I love writing about science and health subjects. Strange, because I also teach the same things. I trained as a medical doctor before turning my hand to other things. Shortlisted for The Guardian/Observer for Science Writer of the Year 2011 and editor for Guru Magazine I also like to grow large pumpkins...

Discussion

4 thoughts on ““Hey you, Fatty! Stop eating so much!” declares UK government

  1. The weight loss drugs in soft drinks is really gross. First, it’s not true that consumption of fat makes you fat. Second, people who consume excess calories in sugary beverages don’t need a drug, they need lifestyle counseling.

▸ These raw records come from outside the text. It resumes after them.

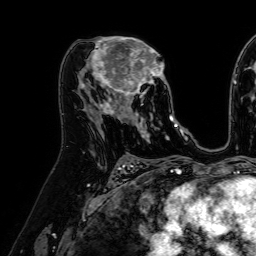
Breast MRI (dynamic contrast-enhanced), one axial slice. Slice 36 of 64 in the series (ordered by position). Cropped to one breast. Dynamic contrast-enhanced series, time point 2 of 7 at this slice position (early post-contrast). 1.5 T. TE 2.6 ms, TR 5.2 ms. 2.5 mm slice thickness. 256 × 256 image matrix. Female patient.
Outlined on this slice (semi-automatic segmentation, software-assisted and operator-edited):
- enhancing-tissue mask used for the functional tumour volume (all voxels passing the contrast-enhancement thresholds inside the analysis volume; usually the tumour): bounding box (x1, y1, x2, y2) in pixels: (84, 37, 173, 122)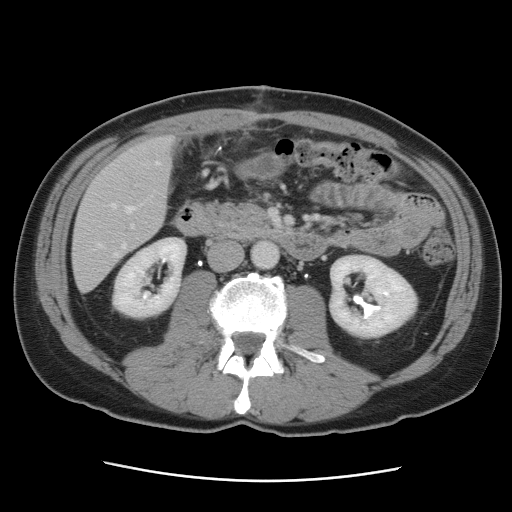
Contrast-enhanced abdominal CT, one axial slice; position 29 of 89 along the scan axis; 120 kVp; intravenous contrast given; soft-tissue window (W 400 / L 40 HU); 5 mm slice thickness; 512 × 512 image matrix, field of view 366 × 366 mm. From the clinical record (not read from this slice): patient: male, age 77 years at operation; diagnosis: colorectal cancer liver metastases, imaged before liver resection; multiple liver metastases: yes; largest metastasis: 0.6 cm; disease in both lobes: yes.
Structures marked on this image (manually delineated by an expert):
- hepatic veins: box from (x=98, y=162) to (x=160, y=258) px
- liver: (x=73, y=138)–(x=173, y=290)
- planned liver remnant (the part of the liver to remain after resection): (x=74, y=138)–(x=174, y=246)
- portal vein (with intrahepatic branches): (x=131, y=224)–(x=134, y=228)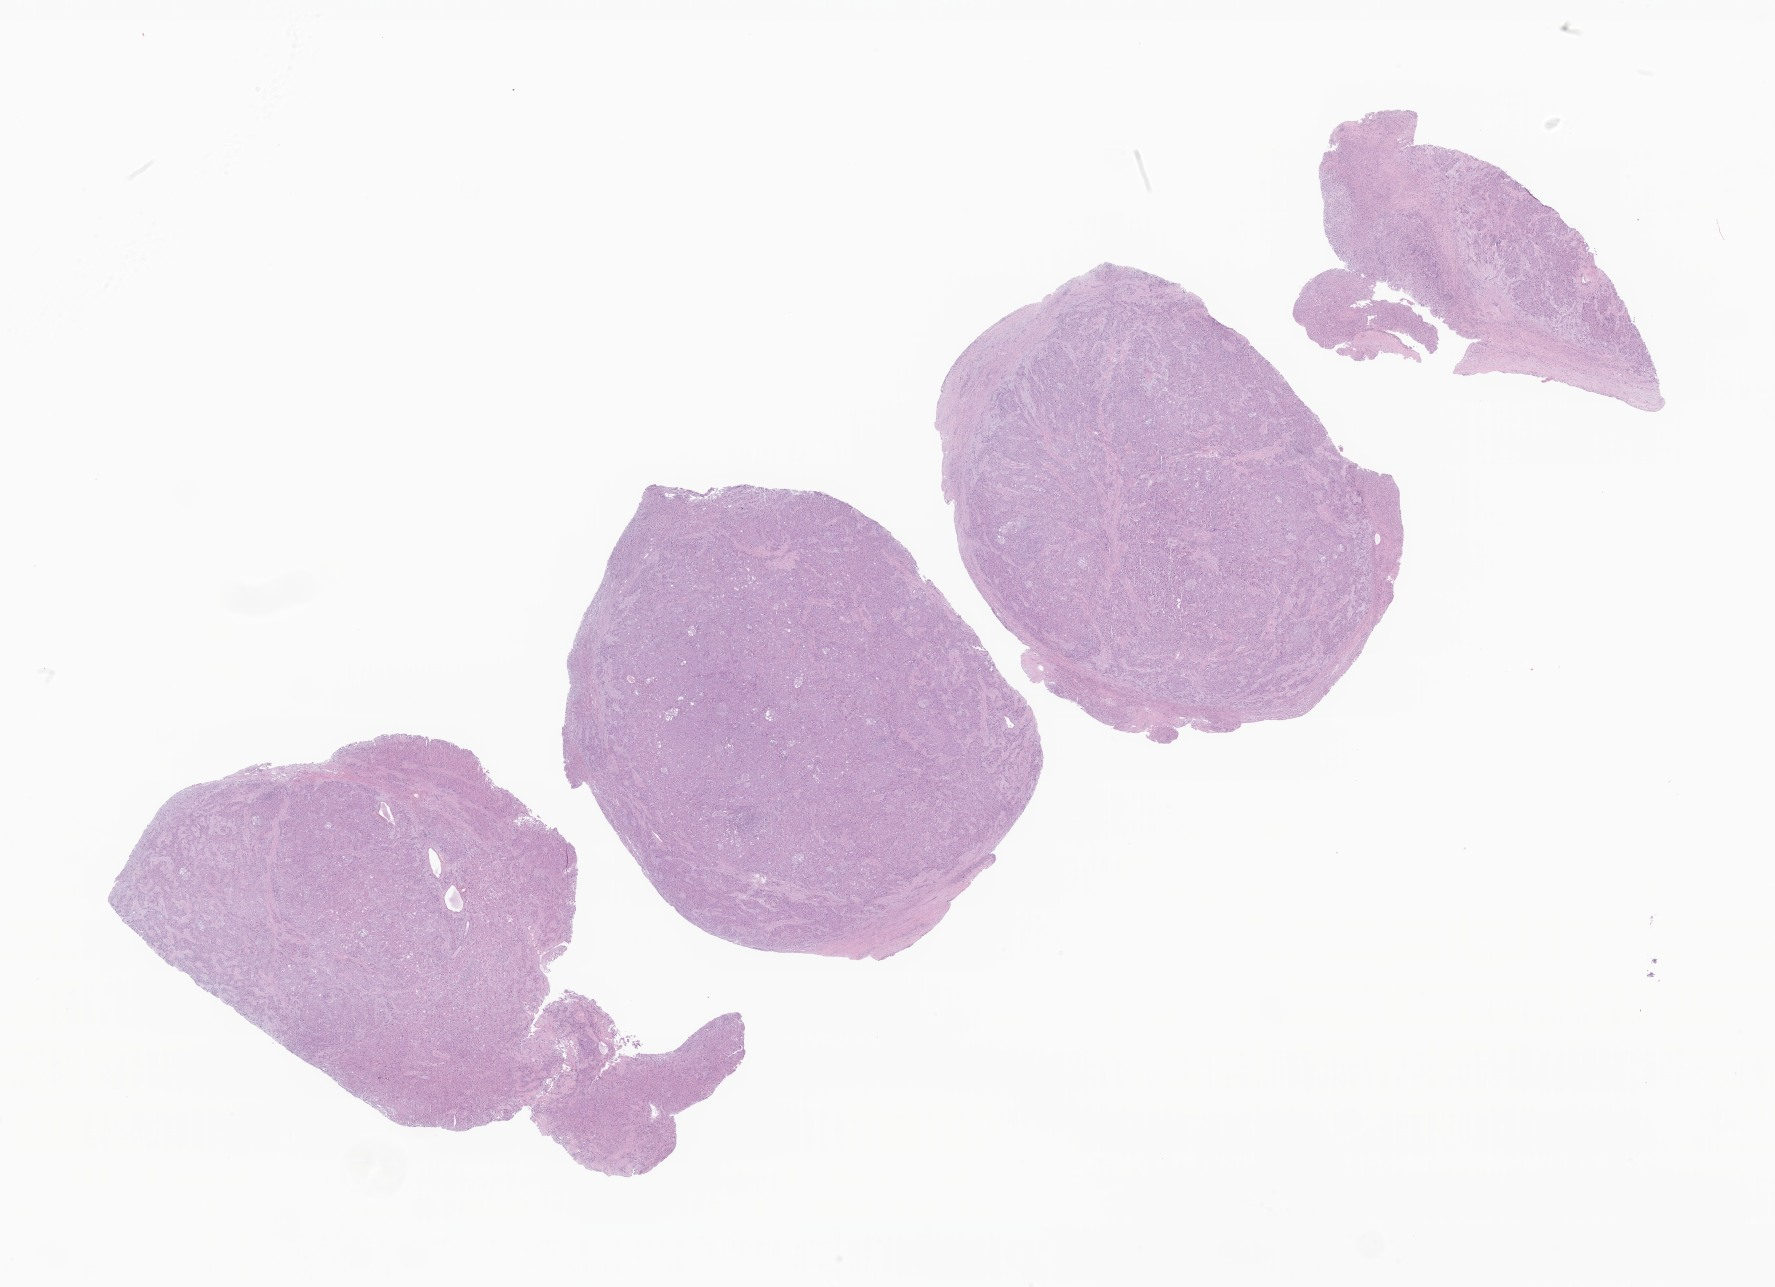
Whole-slide image, H&E stain of tumor tissue from the liver, whole scanned area (about 29.9 x 21.7 mm) shown as a low-resolution overview, FFPE section. Female patient, age 179 months (14 years 11 months).
* diagnosis (ICD-O-3 morphology term): Hepatocellular carcinoma, fibrolamellar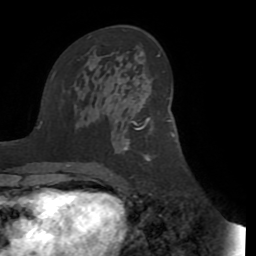
Breast MRI (dynamic contrast-enhanced), one axial slice; slice 49 of 72 in the series (ordered by position); cropped to one breast; dynamic contrast-enhanced series, time point 2 of 8 at this slice position (early post-contrast); 1.5 T; TE 3.1 ms, TR 6.5 ms; 2.2 mm slice thickness; 256 × 256 image matrix, field of view 200 × 200 mm. Female patient.
Structures marked on this image (semi-automatically segmented with operator editing):
- enhancing-tissue mask used for the functional tumour volume (all voxels passing the contrast-enhancement thresholds inside the analysis volume; usually the tumour): bounding box <131,119,152,130> (left, top, right, bottom; pixels)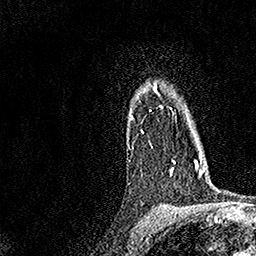
Breast MRI, one axial slice. Slice 120 of 158 in the series (ordered by position). Cropped to one breast. Dynamic contrast-enhanced series, time point 2 of 7 at this slice position (early post-contrast). 1.5 T. TE 3.5 ms, TR 7.2 ms. 256 × 256 image matrix, field of view 165 × 165 mm. Female patient.
Structures marked on this image (semi-automatic segmentation, software-assisted and operator-edited):
- enhancing-tissue mask used for the functional tumour volume (all voxels passing the contrast-enhancement thresholds inside the analysis volume; usually the tumour): bounding box [x1, y1, x2, y2] px = [130, 82, 176, 175]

    Posted by Jackie | October 14, 2011, 3:06 pm
    • Absolutely… couldn’t agree more. The vulgar examples at the end were purely satirical and intended to show how, without decent support from a government, public health interventions to reduce obesity will be futile.
      In my honest opinion anyway…
      Thanks for commenting!!

      Posted by Stuart Farrimond | October 14, 2011, 3:11 pm
  2. What really annoys me is not that they’ve decided to do this, but that they have the cheek to call it a new strategy.

    Telling people to eat less and exercise more, and doing nothing more constructive than that, has been the strategy since… hmm… forever. Well, since obesity started to be a problem.

    That’s not a strategy, it’s the default option.

    Lansley actually did suggest that he might also try to convince food manufacturers to lower the calorie content of certain foods: that’s not a bad idea but clearly it’s not going to work because it would be on a purely voluntary basis and he has no power to influence international companies.

    Posted by Neuroskeptic | October 15, 2011, 9:56 am
    • Hi Neuroskeptic,
      Since writing this piece I’ve become embroiled in some (rather heated) debates over how much the government should intervene (interfere) to improve the health of the nation.
      I read a brilliant comment yesterday on this in the “i” newspaper (I see you have a UK IP address). Written by Donold MacInnes, it was along similar lines to what you are saying and was so hilarious I couldn’t resist copying some bits…

      “[The Government’s health advice] reminds me of Basil Faulty encouraging Sybil to apply for a slot on Mastermind: specialised subject, ‘The Bleeding Obvious’.
      In light of this new Government approach to guiding our behaviour, may I offer my own non-cryptic criteria for better living?
      1. If you ever feel an itch on your arm, the best remedy is to draw your fingernails back and forth repeatedly over the affected area.
      2. At the petrol station, make sure you use the correct grade of fuel for your vehicle, as ginger beer tends to make many modern engines misfire.
      3. If your in-laws are round for lunch tomorrow; words like ‘idiot’. ‘benefits cheat’ and ‘What the is that bloody SMELL?’ should only be spoken inside your head, rather that with your mouth.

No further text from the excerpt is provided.